The former member of the M-19 armed group took his oath of office in Bogota’s Bolivar Plaza on Sunday afternoon, pledging to unite the polarised country in the fight against inequality and climate change, and achieve peace with rebel groups and crime gangs.
His inauguration was watched by some 100,000 invitees including Spanish King Felipe VI, at least nine Latin American presidents and other Colombians invited by Petro.
“I do not want two countries, just as I do not want two societies. I want a strong, just and united Colombia,” an emotional Petro said in his inaugural speech. “The challenges and tests that we have as a nation demand a period of unity and basic consensus.”
Petro, a 62-year-old former senator, has promised to revive scuppered peace negotiations with the National Liberation Army (ELN) rebels and to apply a 2016 peace deal to ex-members of the FARC fighters who reject it.
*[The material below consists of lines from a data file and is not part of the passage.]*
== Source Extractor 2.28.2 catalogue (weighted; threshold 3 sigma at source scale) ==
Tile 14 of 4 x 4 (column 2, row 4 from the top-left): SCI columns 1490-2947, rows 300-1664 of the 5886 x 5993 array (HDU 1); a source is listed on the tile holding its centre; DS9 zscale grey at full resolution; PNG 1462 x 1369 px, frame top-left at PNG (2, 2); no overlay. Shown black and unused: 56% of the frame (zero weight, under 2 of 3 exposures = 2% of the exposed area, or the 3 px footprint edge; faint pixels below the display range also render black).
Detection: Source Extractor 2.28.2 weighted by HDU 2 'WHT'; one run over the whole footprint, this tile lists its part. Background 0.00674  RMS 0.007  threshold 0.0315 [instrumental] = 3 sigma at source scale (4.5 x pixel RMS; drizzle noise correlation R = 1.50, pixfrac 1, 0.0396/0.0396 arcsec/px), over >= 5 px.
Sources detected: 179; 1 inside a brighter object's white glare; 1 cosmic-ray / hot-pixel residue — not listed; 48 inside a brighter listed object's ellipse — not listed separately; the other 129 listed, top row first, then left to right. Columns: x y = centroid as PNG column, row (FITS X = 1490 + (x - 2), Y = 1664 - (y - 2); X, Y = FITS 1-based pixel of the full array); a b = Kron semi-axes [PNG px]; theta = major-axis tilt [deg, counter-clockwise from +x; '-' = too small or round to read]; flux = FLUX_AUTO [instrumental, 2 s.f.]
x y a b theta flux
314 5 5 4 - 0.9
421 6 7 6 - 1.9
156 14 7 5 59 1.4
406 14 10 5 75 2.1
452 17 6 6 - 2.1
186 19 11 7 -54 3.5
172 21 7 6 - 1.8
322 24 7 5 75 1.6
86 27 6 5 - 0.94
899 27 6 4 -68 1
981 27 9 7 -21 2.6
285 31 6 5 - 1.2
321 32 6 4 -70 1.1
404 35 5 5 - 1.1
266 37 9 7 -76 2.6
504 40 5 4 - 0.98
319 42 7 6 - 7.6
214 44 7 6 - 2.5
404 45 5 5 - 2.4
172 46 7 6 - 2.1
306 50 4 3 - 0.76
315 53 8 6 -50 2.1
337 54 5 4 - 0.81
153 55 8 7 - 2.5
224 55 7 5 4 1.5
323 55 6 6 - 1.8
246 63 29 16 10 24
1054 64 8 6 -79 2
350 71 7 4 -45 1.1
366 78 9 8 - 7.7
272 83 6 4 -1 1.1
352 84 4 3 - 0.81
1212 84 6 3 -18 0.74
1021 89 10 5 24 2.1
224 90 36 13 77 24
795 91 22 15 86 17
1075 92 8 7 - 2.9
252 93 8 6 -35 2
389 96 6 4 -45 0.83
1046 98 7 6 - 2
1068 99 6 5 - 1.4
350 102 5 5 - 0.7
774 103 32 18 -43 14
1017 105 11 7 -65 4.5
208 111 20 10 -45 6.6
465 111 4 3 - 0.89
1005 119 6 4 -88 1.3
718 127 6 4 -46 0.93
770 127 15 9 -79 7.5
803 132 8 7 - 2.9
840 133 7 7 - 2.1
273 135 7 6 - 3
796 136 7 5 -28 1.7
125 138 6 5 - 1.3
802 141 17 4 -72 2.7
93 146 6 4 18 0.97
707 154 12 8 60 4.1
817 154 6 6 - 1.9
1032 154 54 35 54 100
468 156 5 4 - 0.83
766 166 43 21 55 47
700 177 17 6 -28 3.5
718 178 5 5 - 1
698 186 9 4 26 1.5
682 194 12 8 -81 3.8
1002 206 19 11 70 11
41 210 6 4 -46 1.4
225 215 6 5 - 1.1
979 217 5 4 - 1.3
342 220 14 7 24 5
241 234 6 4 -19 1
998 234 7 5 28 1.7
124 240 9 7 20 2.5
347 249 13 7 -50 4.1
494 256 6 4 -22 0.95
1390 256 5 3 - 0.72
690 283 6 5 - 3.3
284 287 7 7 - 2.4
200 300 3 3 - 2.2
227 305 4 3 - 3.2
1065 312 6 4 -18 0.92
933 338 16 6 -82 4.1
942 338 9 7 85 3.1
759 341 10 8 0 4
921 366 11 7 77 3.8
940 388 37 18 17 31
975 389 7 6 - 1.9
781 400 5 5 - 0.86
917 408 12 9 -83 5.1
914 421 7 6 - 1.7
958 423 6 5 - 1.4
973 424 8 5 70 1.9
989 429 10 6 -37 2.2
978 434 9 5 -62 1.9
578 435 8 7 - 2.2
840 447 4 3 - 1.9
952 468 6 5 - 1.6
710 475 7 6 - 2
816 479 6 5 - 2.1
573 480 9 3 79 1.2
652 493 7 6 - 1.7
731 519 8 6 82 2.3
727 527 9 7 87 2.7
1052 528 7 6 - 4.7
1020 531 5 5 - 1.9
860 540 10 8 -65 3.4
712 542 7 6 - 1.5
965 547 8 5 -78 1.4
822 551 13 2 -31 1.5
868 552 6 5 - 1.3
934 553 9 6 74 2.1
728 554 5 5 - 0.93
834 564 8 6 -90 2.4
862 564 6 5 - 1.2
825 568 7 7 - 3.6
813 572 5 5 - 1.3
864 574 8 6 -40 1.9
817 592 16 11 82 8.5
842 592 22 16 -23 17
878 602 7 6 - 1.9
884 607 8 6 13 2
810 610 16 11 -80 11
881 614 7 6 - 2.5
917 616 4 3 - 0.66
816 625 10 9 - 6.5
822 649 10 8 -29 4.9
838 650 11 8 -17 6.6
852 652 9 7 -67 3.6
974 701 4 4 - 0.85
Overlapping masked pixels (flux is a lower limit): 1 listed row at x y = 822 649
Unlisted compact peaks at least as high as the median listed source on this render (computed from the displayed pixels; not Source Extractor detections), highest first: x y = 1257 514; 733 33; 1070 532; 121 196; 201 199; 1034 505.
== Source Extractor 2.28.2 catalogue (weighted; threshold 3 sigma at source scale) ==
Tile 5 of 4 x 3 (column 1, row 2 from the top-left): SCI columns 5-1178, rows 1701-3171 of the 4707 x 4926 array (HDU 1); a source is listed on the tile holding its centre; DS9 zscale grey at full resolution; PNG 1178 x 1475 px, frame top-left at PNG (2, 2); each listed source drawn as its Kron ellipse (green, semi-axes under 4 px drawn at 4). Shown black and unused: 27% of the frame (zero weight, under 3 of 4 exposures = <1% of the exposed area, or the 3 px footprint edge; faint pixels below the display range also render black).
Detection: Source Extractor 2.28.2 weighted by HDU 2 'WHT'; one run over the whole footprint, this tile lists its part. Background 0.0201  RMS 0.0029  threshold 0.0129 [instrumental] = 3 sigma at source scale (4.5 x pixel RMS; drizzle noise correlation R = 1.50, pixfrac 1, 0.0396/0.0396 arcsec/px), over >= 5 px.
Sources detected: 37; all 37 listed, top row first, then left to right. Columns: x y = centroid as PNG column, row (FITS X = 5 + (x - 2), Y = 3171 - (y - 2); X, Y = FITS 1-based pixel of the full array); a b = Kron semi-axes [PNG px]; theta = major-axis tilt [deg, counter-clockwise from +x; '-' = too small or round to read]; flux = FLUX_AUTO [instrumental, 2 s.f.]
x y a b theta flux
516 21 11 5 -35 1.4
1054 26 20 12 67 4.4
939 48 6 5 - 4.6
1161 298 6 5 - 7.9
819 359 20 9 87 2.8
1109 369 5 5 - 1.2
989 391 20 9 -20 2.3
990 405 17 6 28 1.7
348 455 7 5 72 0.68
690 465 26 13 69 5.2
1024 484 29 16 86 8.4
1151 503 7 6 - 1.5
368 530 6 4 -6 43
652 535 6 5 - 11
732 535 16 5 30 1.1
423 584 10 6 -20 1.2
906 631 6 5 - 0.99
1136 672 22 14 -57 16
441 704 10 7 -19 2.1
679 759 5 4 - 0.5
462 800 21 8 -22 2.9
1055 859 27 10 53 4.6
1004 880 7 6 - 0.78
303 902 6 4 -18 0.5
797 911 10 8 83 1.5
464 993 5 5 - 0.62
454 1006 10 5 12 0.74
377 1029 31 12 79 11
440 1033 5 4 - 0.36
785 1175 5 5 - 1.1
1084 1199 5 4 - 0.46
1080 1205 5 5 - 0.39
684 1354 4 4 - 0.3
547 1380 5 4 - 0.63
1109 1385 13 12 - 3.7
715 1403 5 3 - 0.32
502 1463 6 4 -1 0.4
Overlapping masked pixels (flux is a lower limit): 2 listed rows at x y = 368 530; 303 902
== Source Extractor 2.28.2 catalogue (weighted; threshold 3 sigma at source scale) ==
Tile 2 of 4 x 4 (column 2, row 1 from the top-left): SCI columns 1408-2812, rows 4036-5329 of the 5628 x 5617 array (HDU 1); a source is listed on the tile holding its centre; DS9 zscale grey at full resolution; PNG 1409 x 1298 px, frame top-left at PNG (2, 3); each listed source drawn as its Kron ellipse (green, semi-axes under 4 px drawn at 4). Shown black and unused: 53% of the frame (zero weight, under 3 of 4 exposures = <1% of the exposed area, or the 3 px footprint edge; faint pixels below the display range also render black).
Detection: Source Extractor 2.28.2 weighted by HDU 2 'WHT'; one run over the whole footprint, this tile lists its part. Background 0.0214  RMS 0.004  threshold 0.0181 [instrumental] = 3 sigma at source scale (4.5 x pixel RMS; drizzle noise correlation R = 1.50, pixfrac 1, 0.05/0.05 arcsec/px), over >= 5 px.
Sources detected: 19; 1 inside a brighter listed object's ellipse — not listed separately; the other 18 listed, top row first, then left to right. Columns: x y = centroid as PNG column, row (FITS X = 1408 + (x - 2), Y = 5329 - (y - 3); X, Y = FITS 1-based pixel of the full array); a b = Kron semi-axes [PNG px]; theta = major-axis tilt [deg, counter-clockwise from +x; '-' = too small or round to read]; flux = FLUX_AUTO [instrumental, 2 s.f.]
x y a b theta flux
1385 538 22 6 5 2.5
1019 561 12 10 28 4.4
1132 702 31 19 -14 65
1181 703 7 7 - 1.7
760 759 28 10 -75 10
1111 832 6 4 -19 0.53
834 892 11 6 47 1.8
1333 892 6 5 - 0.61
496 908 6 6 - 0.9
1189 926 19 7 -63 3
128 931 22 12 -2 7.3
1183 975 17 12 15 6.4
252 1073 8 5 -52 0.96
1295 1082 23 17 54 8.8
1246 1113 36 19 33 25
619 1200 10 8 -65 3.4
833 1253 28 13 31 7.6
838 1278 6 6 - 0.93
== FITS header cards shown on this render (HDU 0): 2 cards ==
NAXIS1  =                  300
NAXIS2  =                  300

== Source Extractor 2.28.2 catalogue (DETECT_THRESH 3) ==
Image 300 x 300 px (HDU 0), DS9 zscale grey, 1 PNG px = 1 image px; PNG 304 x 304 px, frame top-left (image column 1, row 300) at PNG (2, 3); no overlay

His foreign minister has said the government will hold dialogue with gangs and potentially give members reduced sentences in exchange for information about drug trafficking.
Armed groups should accept that deal, Petro said.
“We call on all those who are armed to leave their arms in the haze of the past. To accept legal benefits in exchange for peace, in exchange for the definitive non-repetition of violence,” Petro told the cheering crowd gathered under a bright Andean sun.